:: HOW TO COMPLETE THIS TASK ::
All records must be quoted exactly. Omit the pictures.
····················
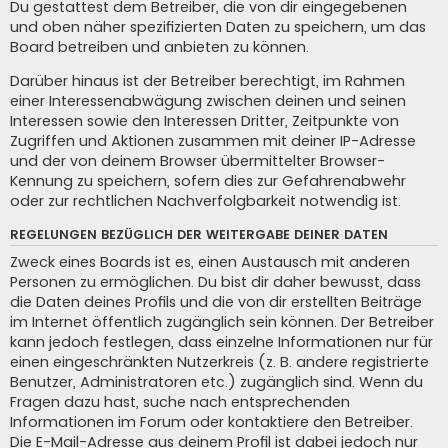
Du gestattest dem Betreiber, die von dir eingegebenen
und oben näher spezifizierten Daten zu speichern, um das
Board betreiben und anbieten zu können.
Darüber hinaus ist der Betreiber berechtigt, im Rahmen
einer Interessenabwägung zwischen deinen und seinen
Interessen sowie den Interessen Dritter, Zeitpunkte von
Zugriffen und Aktionen zusammen mit deiner IP-Adresse
und der von deinem Browser übermittelter Browser-
Kennung zu speichern, sofern dies zur Gefahrenabwehr
oder zur rechtlichen Nachverfolgbarkeit notwendig ist.
REGELUNGEN BEZÜGLICH DER WEITERGABE DEINER DATEN
Zweck eines Boards ist es, einen Austausch mit anderen
Personen zu ermöglichen. Du bist dir daher bewusst, dass
die Daten deines Profils und die von dir erstellten Beiträge
im Internet öffentlich zugänglich sein können. Der Betreiber
kann jedoch festlegen, dass einzelne Informationen nur für
einen eingeschränkten Nutzerkreis (z. B. andere registrierte
Benutzer, Administratoren etc.) zugänglich sind. Wenn du
Fragen dazu hast, suche nach entsprechenden
Informationen im Forum oder kontaktiere den Betreiber.
Die E-Mail-Adresse aus deinem Profil ist dabei jedoch nur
····················
:: ANSWER FOR THIS EXERCISE ::
Du gestattest dem Betreiber, die von dir eingegebenen
und oben näher spezifizierten Daten zu speichern, um das
Board betreiben und anbieten zu können.
Darüber hinaus ist der Betreiber berechtigt, im Rahmen
einer Interessenabwägung zwischen deinen und seinen
Interessen sowie den Interessen Dritter, Zeitpunkte von
Zugriffen und Aktionen zusammen mit deiner IP-Adresse
und der von deinem Browser übermittelter Browser-
Kennung zu speichern, sofern dies zur Gefahrenabwehr
oder zur rechtlichen Nachverfolgbarkeit notwendig ist.
REGELUNGEN BEZÜGLICH DER WEITERGABE DEINER DATEN
Zweck eines Boards ist es, einen Austausch mit anderen
Personen zu ermöglichen. Du bist dir daher bewusst, dass
die Daten deines Profils und die von dir erstellten Beiträge
im Internet öffentlich zugänglich sein können. Der Betreiber
kann jedoch festlegen, dass einzelne Informationen nur für
einen eingeschränkten Nutzerkreis (z. B. andere registrierte
Benutzer, Administratoren etc.) zugänglich sind. Wenn du
Fragen dazu hast, suche nach entsprechenden
Informationen im Forum oder kontaktiere den Betreiber.
Die E-Mail-Adresse aus deinem Profil ist dabei jedoch nur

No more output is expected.